Tell us a little about yourself.
I’m originally from Ohio, although I’ve since lived in Brooklyn, Seattle, and Pittsburgh. Now I live just outside DC, with my two sons and two cats. Rather than going to a regular college, I studied in the theater conservatory at Carnegie Mellon. But after a brief stint as a professional actor, I decided on the much more practical career of author. I started writing short SF&F stories in 2000, several of which were published in now defunct zines and online venues such as Baen’s Universe, where I had the honor of appearing in the same issue as Gene Wolfe.
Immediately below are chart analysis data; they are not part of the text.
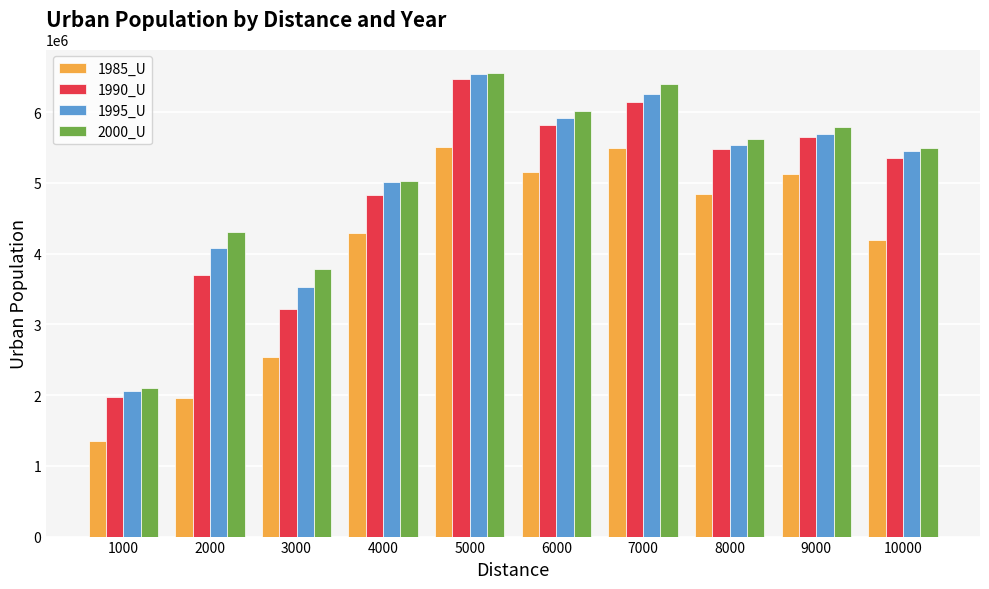

The 1985_U series shows 4842415 at 8000. True or false?

True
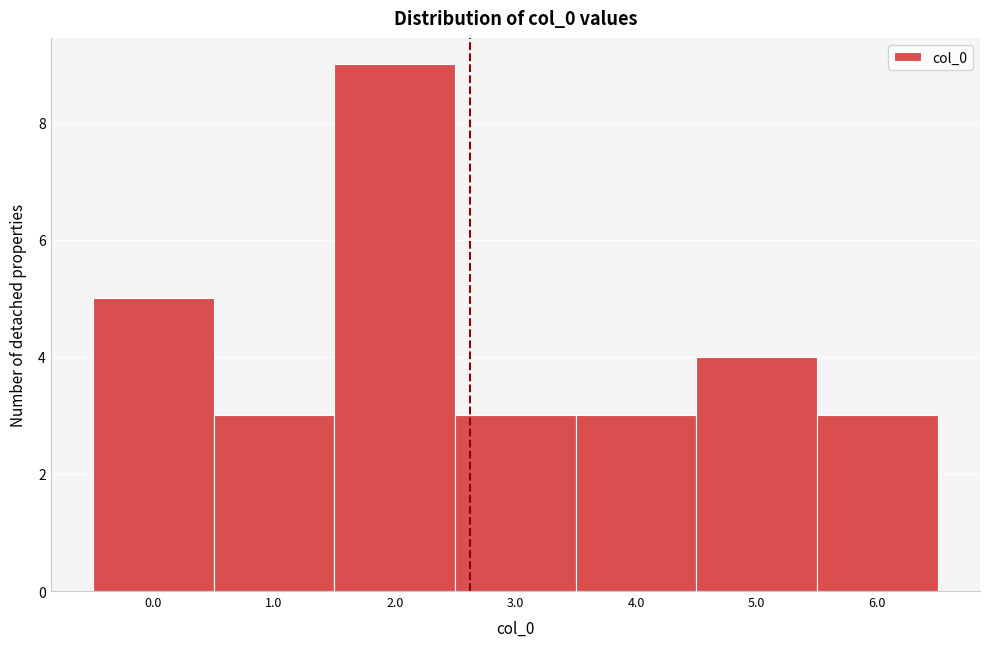

Reading left to right, extract all data points from this chart.

0.0=5	1.0=3	2.0=9	3.0=3	4.0=3	5.0=4	6.0=3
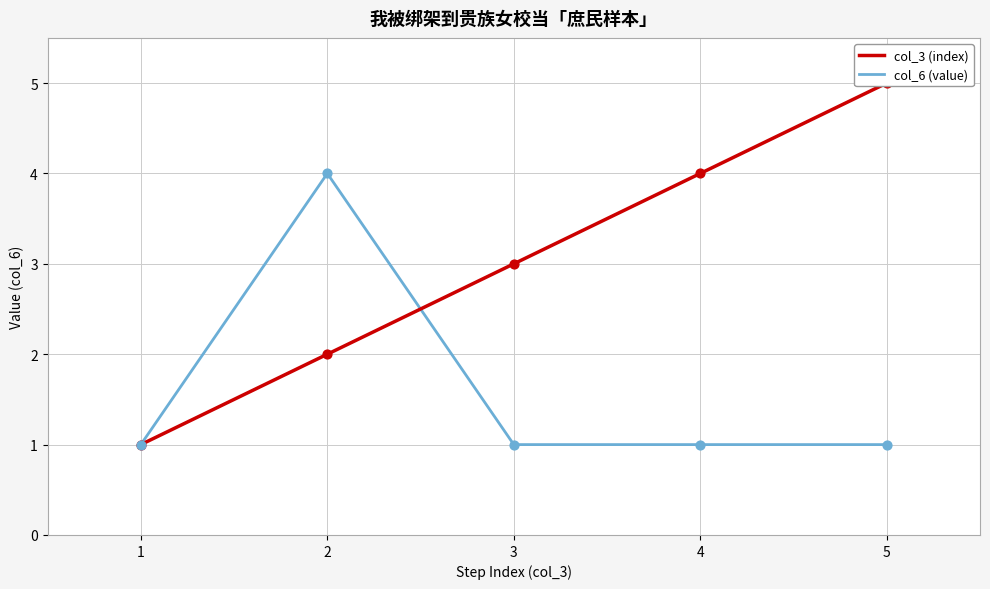

Which series has the largest Y range (max minus min)?

col_3 (index)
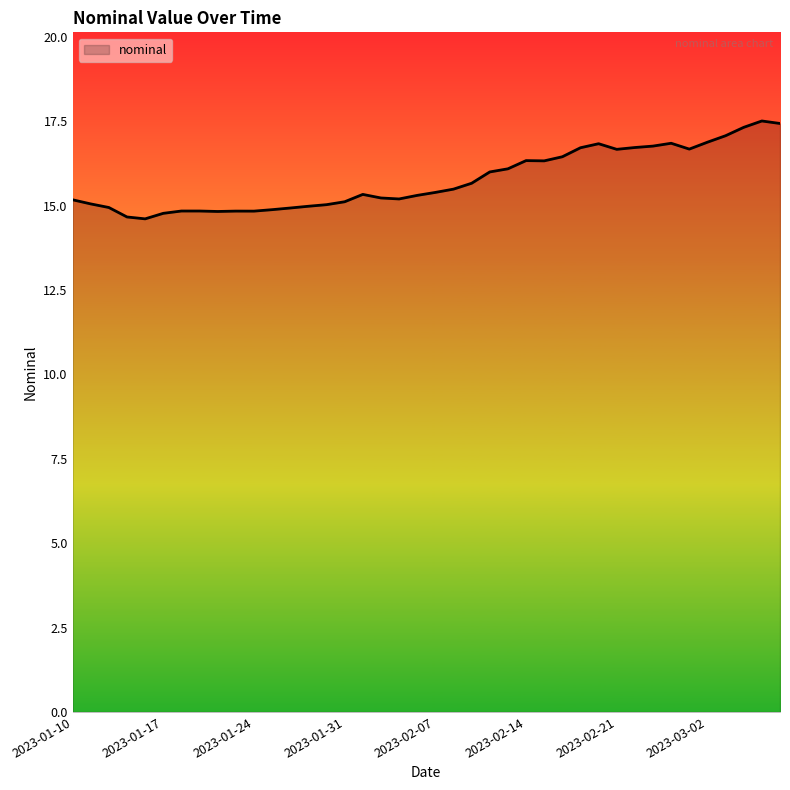

What is the greatest value displayed?

17.5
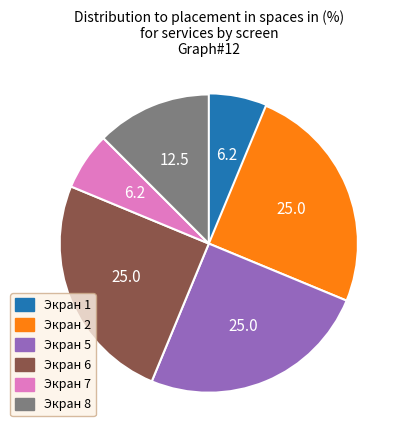

Count the number of slices in the pie.

6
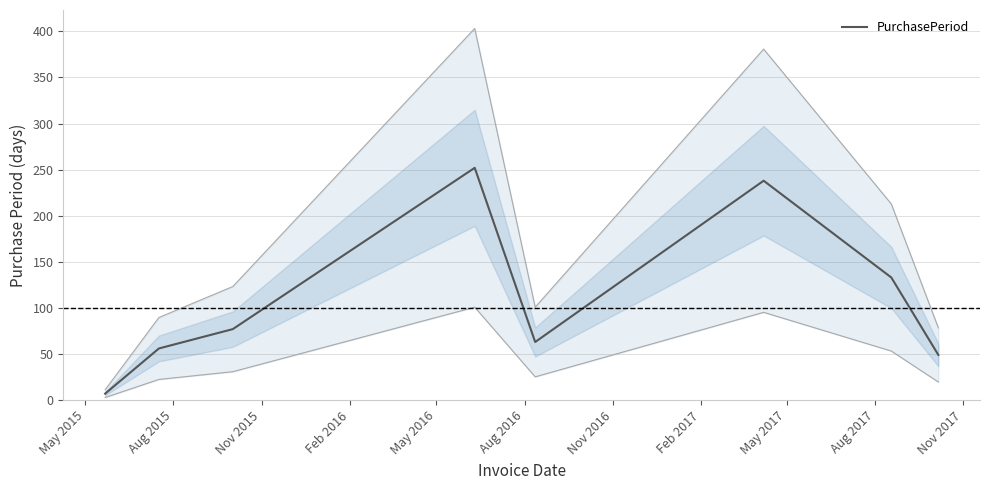

Reading left to right, what are all the values shown in this chart?

7	56	77	252	63	238	133	49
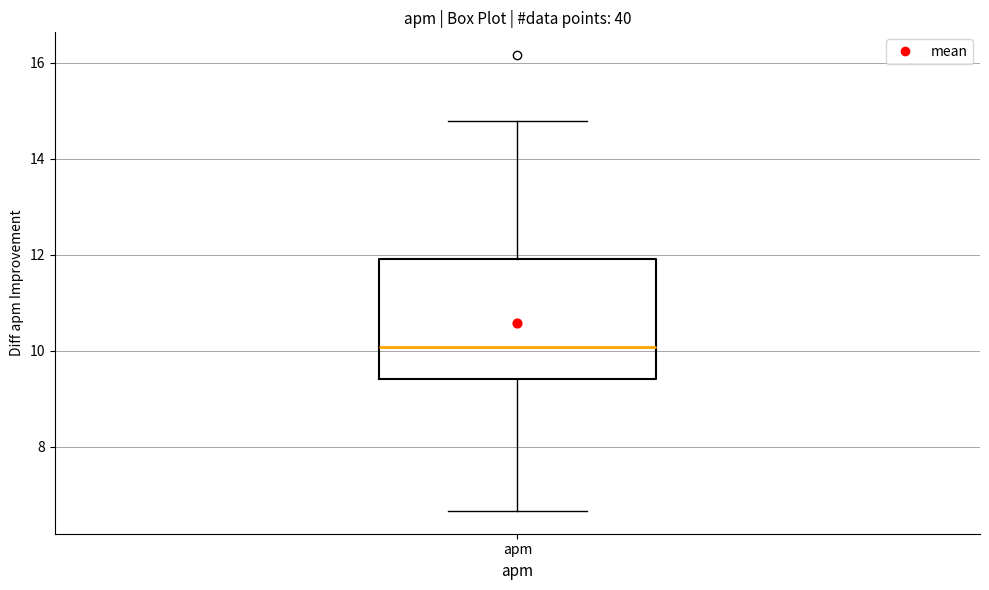

Transcribe this box plot: give where the median line is, the range the box spans, and where the two whiskers end, as read against the y-axis. The values are not printed on the chart, so give them approximately, as read against the axis.

median 10.0, box 9.4 to 12.0, whiskers 6.6 to 14.8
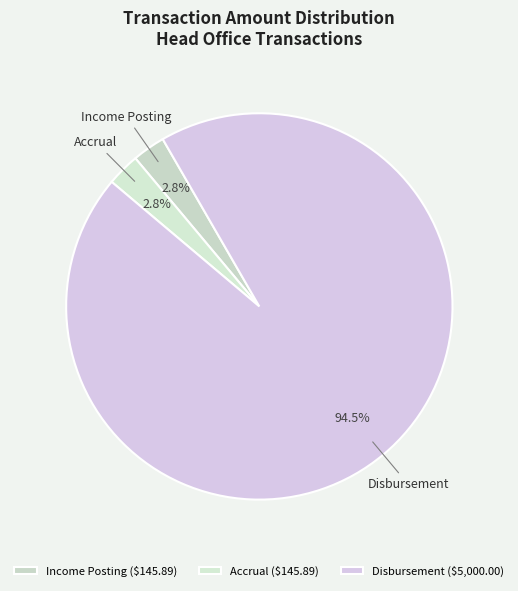

How many slices are in this pie chart?

3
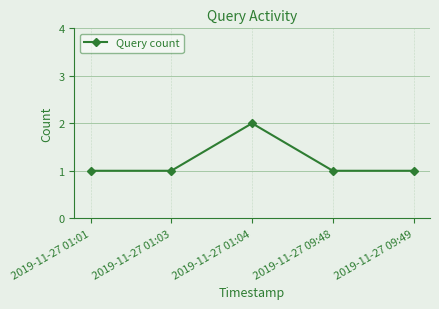

What is the approximate value at 2019-11-27 01:03?

1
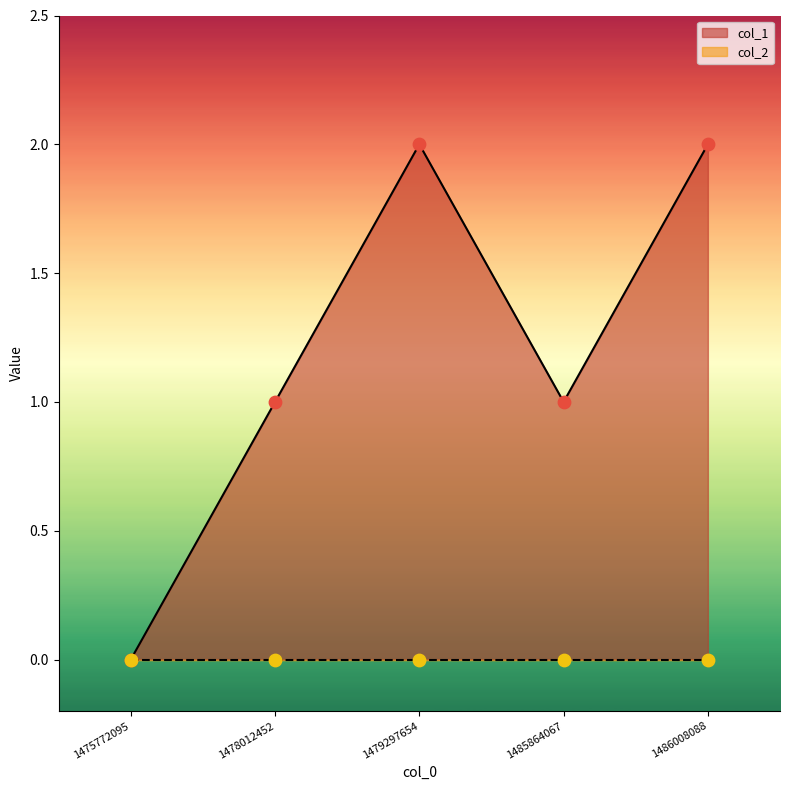

What is the ratio of the value at 1486008088 to the value at 1485864067?

2.0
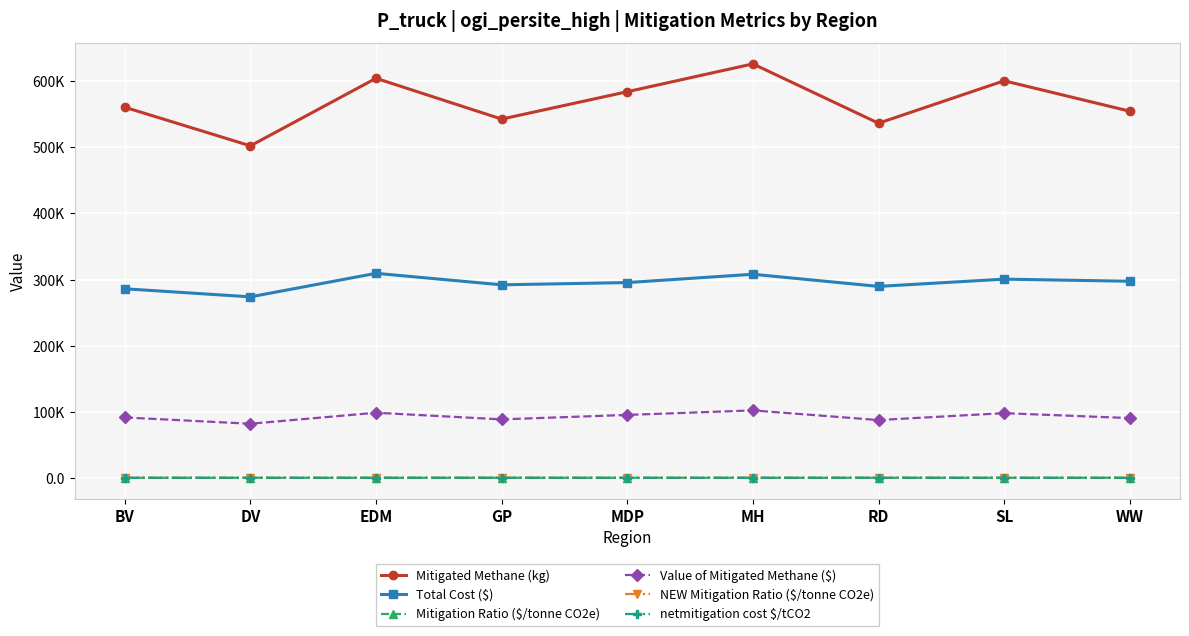

At which label is Value of Mitigated Methane ($) closest to 91957?

BV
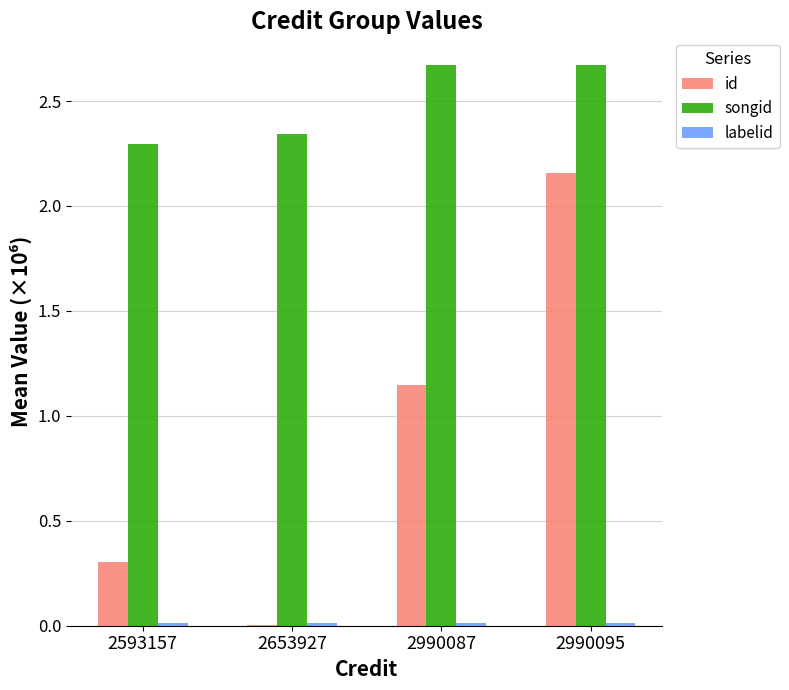

Which series has the largest total across all categories?

songid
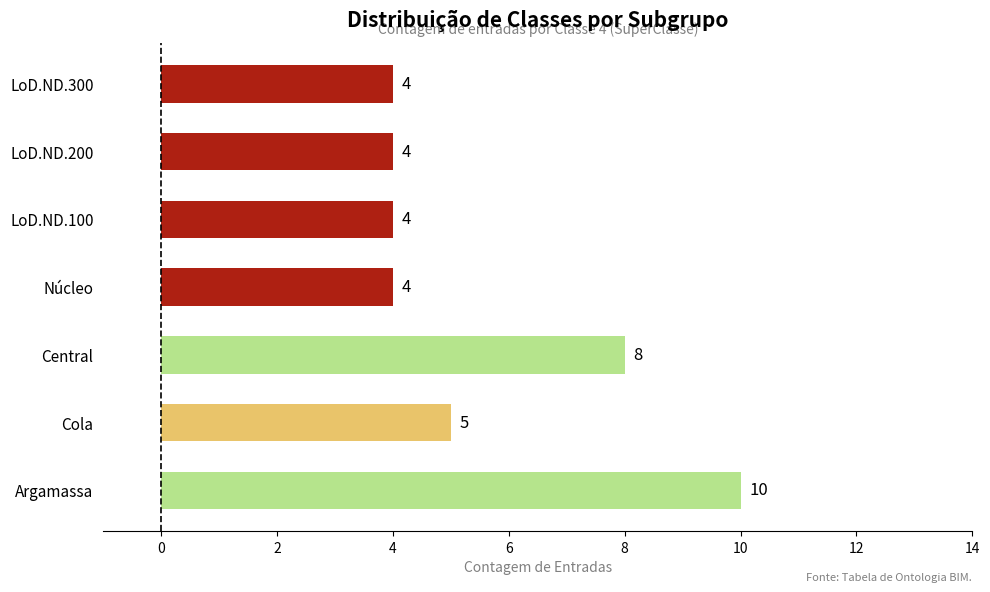

What is the smallest value displayed?

4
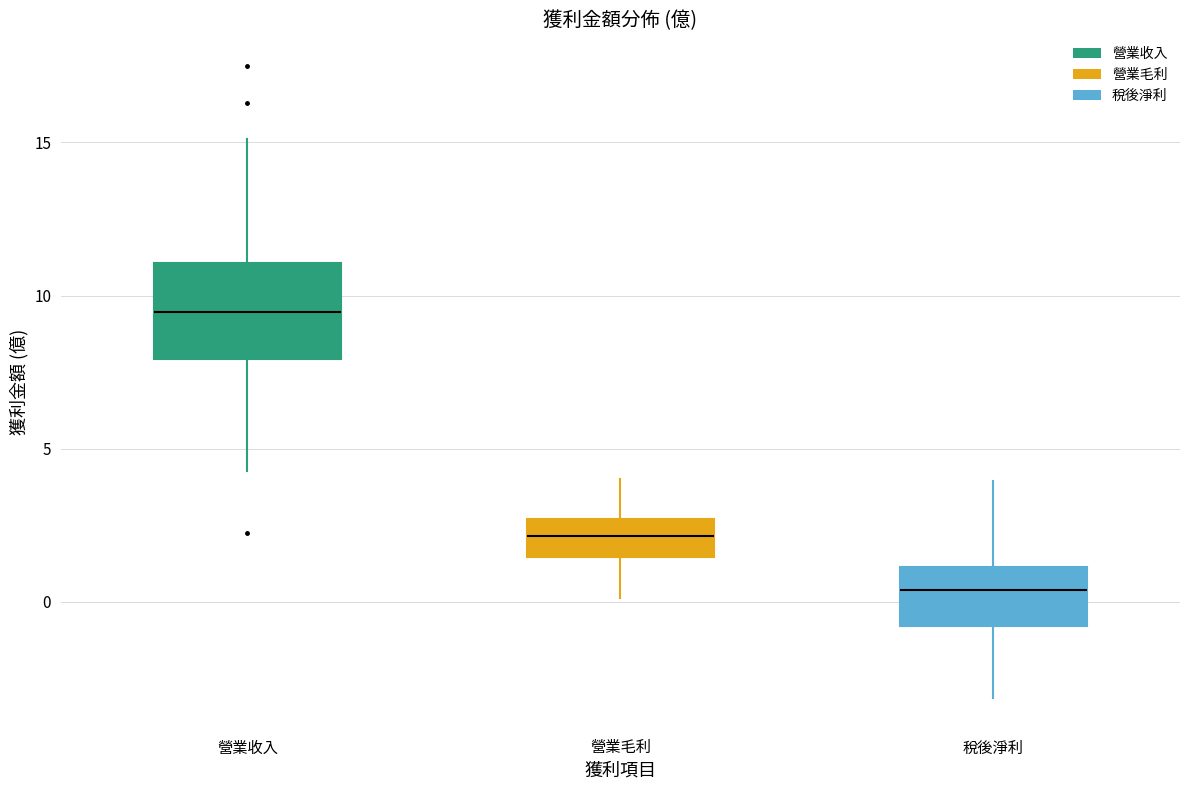

Which box is the tallest, from its lower edge to its upper edge?

營業收入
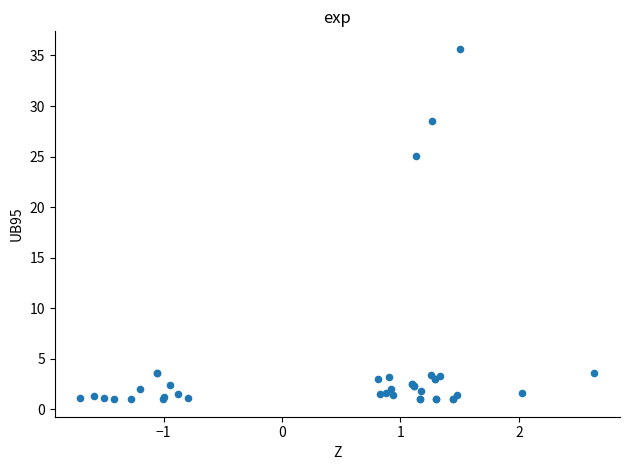

What Y value in the scatter plot is closest to 18?

25.0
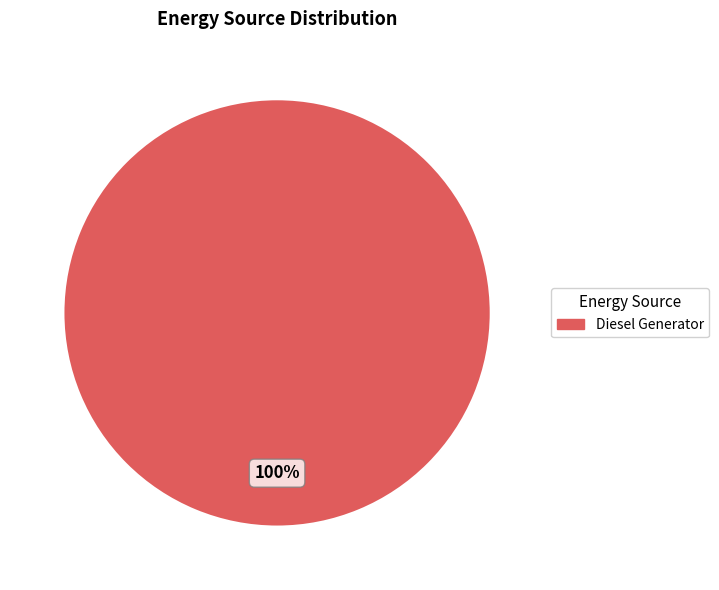

Is there any slice that represents more than half of the pie?

Yes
In 2006, my agent suggested I try my hand at this new craze called Young Adult, and my first YA novel was published in 2009. I’ve had two more YA novels published since, and my fourth comes out this August. HOPE & RED will be my first novel for grown-ups.
What is HOPE & RED about?
HOPE & RED takes place in an archipelago of islands called The Empire of Storms, with warrior monks, pirates, gang lords, science mages called biomancers, and a fair amount of monsters, violence, and mayhem. But as the title implies, this is ultimately a story about Hope and Red. They both lose their parents at a young age. Both are taken in by unconventional mentors who encourage them to transgress society, but in very different ways. Red is taught to become a thief and con artist in the urban slums, where he is fiercely loyal to his adopted neighborhood of Paradise Circle. Hope is secretly trained on a remote island as a warrior in an elite order that has specifically banned women. She seeks vengeance against the biomancer who murdered not only her parents, but her entire village.
When the biomancers team up with the gang lord of Paradise Circle to consolidate power, Hope and Red’s worlds come crashing together, resulting in a quest for justice that leads them all the way to the imperial palace.
Why did you decided to write HOPE & RED as an adult novel, rather than YA?
Don’t get me wrong. I adore writing YA, and will continue to do so. YA and adult Fantasy have a lot of similarities. But they also have some key differences. By nature, YA is all about teens. I wanted to write story that took these two characters from age eight all the way into adulthood. Also, YA is intensely story-focused. I love the lean efficiency of it. But this time I wanted to write a book where the world was rich and immersive, with a long, compelling history. Something you couldn’t see the edges of. I wanted characters that were complex and nuanced and broken. And frankly, I just wanted to write something R Rated, and not have to worry about gatekeepers.
There’s an lot of swashbuckling, sea-faring adventure in this book. Do you have any personal experience with sailing?
Quite a lot, actually. My grandfather was passionate about ships and sailing. When I was a boy, he often took me sailing for days on end. He taught me how to sail, of course, as well as all the parts of the ship, and odd little sailor adages that linger in my mind to this day. He was also a musician, so he’d often bring along his accordion, and we’d sing sea chanties once the sun went down.